Pas que les entraîneurs
Dans la lignée d’autres études européennes, cette enquête a mis en évidence que les auteurs de violences psychologiques et sexuelles dans le contexte sportif sont principalement des pairs, notamment lorsque les victimes sont des sportifs masculins. Ces résultats peuvent paraître surprenants, mais le sport se déroule dans des environnements moins structurés que l’école et dans lesquels les jeunes garçons se confrontent, exercent leur pouvoir et prouvent leur virilité.
On note aussi que les sportifs internationaux ont dit avoir subi plus de violence psychologique et physique de la part de leurs entraîneurs que de leurs pairs. Viser des résultats de haut niveau en sport implique de se confronter à des contraintes qui peuvent accentuer les risques de se voir maltraité, avec une tendance à normaliser certaines formes de violence pour accéder à la performance.
Pas tous égaux face au risque
Les sportifs masculins se sont révélés plus exposés à la violence physique (32%), alors que les sportives ont signalé davantage de violence sexuelle (45%), suggérant une pratique sportive fondée sur le développement de l’identité masculine: valorisant la force, la domination, voire la violence, les garçons peuvent recourir à des actes violents pour gagner le respect de leurs pairs. En ce qui concerne la violence sexuelle, les sportives subissent davantage cette forme de violence probablement parce que la grande majorité des entraîneurs sont des hommes et principalement hétérosexuels.

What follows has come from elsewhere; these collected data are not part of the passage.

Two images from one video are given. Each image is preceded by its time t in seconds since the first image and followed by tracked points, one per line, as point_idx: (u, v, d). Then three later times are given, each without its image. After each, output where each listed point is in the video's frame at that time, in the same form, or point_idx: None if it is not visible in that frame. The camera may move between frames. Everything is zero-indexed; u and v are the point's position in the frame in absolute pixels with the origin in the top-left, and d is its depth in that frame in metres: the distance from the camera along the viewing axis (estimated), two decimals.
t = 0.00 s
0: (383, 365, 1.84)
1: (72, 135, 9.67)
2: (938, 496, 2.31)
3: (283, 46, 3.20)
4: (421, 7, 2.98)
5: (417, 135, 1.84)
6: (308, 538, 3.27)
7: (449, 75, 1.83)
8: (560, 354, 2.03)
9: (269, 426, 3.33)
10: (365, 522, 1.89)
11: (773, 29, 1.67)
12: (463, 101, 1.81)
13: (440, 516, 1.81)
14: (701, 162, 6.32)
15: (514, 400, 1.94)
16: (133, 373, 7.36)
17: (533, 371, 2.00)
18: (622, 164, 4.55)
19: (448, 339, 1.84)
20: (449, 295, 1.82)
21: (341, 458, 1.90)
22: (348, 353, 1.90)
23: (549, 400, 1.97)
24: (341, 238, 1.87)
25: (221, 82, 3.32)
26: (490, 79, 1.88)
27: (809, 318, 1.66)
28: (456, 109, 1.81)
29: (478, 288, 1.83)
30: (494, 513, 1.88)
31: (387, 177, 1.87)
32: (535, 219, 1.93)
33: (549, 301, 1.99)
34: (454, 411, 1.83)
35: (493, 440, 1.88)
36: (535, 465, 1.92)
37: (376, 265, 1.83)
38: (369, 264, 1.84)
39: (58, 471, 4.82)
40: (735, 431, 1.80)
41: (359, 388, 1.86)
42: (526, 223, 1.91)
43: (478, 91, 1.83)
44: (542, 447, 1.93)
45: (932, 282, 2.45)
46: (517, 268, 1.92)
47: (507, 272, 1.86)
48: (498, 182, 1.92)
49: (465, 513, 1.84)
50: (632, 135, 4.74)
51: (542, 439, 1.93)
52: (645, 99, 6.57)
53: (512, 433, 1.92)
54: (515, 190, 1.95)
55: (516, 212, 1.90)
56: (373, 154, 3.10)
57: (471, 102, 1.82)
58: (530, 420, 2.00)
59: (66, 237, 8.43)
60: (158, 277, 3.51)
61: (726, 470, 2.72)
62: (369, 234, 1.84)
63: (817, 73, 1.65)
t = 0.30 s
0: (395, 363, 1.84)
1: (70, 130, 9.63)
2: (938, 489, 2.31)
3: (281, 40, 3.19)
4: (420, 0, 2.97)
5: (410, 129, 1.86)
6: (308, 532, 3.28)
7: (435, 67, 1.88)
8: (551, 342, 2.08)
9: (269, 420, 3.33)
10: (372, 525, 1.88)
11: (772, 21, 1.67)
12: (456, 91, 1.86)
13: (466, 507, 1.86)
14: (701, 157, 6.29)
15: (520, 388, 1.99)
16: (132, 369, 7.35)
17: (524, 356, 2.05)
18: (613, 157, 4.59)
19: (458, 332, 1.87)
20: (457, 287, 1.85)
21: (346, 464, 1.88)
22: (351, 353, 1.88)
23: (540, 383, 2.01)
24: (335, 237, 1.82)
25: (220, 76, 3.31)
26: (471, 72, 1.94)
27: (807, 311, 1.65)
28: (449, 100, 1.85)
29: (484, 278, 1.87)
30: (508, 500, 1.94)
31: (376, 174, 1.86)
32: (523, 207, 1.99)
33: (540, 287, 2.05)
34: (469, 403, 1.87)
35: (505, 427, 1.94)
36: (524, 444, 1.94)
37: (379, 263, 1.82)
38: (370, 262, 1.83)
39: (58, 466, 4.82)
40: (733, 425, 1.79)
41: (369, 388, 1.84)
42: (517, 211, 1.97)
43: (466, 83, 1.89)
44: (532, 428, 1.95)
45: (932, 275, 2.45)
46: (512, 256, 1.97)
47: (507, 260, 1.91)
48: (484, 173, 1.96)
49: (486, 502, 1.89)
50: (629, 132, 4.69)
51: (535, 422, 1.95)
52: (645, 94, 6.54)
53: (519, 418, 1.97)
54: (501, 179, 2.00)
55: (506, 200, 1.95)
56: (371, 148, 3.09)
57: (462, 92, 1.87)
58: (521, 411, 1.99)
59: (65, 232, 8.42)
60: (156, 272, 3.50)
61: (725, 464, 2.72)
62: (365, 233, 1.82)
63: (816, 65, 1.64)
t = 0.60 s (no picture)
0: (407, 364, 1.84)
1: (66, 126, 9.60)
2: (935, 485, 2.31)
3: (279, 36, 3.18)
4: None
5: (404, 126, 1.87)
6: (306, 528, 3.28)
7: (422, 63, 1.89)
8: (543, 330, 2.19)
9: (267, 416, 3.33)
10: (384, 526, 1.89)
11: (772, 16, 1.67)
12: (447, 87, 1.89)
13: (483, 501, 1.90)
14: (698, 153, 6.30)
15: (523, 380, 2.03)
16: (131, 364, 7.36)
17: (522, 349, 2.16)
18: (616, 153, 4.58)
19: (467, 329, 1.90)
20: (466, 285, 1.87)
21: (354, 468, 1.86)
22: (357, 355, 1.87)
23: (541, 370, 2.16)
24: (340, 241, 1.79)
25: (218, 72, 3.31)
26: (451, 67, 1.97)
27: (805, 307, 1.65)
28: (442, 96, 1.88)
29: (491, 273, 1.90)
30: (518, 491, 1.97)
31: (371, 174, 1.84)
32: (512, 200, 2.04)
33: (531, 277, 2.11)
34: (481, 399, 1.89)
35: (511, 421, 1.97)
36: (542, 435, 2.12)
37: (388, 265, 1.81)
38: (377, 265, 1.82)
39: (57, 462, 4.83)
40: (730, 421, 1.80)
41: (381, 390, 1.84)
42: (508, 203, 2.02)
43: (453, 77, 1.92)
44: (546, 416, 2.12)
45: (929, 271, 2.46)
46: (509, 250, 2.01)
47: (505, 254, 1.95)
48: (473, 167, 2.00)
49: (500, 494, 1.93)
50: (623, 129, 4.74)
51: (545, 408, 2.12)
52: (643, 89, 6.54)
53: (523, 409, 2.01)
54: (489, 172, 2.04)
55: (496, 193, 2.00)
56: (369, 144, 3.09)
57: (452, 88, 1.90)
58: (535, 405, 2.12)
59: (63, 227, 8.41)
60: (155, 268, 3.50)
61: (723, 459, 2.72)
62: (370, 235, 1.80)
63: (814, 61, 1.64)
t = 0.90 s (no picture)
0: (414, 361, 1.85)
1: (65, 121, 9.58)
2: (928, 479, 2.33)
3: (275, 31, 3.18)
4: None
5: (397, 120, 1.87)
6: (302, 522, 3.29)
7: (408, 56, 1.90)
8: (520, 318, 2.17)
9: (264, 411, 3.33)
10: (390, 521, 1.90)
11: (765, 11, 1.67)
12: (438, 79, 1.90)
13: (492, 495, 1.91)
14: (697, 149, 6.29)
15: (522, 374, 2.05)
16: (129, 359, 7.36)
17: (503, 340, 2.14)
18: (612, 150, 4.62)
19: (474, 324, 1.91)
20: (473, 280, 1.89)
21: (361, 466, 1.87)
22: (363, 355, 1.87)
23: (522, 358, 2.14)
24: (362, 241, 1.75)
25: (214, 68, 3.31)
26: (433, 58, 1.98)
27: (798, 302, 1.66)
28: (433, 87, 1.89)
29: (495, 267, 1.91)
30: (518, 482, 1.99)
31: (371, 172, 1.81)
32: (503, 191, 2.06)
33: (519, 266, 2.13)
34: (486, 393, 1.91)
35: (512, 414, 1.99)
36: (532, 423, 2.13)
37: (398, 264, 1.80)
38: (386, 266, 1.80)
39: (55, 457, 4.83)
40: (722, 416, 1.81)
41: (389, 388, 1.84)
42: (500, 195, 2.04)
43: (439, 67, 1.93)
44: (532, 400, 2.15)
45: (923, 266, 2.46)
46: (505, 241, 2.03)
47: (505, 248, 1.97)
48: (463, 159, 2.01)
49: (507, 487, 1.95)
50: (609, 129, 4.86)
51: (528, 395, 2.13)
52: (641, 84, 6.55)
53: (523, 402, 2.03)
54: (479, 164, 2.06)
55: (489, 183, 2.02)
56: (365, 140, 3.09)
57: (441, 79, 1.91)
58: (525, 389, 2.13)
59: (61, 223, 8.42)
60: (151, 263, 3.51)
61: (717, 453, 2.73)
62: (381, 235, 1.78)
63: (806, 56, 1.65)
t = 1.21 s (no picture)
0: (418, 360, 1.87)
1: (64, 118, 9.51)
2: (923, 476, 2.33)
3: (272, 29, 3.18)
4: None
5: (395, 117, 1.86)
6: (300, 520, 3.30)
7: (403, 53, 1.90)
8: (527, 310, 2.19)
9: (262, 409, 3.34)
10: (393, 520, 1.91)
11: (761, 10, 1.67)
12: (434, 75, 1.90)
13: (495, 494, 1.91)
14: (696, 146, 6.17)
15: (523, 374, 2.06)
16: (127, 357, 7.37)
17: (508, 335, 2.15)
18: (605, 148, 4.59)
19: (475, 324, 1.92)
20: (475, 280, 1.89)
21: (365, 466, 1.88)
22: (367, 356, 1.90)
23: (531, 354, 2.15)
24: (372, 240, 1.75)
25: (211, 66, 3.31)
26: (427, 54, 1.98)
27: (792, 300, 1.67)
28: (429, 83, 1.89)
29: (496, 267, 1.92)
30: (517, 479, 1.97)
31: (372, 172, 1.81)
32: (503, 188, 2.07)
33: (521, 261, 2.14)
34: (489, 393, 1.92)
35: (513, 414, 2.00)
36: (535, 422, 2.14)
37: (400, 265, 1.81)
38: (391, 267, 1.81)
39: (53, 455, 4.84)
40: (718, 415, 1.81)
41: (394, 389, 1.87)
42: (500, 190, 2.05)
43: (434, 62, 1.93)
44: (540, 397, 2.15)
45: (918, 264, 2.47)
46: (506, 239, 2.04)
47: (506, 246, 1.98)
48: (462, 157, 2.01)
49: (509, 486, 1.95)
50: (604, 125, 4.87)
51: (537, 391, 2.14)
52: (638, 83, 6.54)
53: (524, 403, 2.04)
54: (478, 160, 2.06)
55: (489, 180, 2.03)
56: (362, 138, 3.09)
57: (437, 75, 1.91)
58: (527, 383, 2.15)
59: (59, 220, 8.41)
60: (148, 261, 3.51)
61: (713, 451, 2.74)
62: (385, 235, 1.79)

Toutefois, le fait que 20% de participants masculins ont affirmé avoir vécu une expérience de violence sexuelle indique que cette dernière n’est pas liée au fait d’être un homme ou une femme. Enfin, les résultats de cette enquête suggèrent que pratiquer un sport d’équipe peut augmenter le risque de subir des violences psychologiques et physiques de la part des autres athlètes: la définition floue des contacts corporels tolérés ou non pourrait expliquer en partie cette situation.
Cette enquête révèle que, malgré les initiatives prises dans les années 1930 en Suisse, les jeunes sportifs suisses romands ne sont pas à l’abri d’expérimenter non seulement une, mais plusieurs formes de violence. Les discussions sur ce thème et les moyens de la prévenir devraient être généralisés afin que les acteurs du sport prennent conscience de l’ampleur du phénomène et se sentent plus soutenus dans le processus de signalement officiel. L’objectif ultime est que le sport devienne un terrain fertile pour un développement personnel sain et non un lieu d’expériences traumatisantes justifiées par une course à la médaille.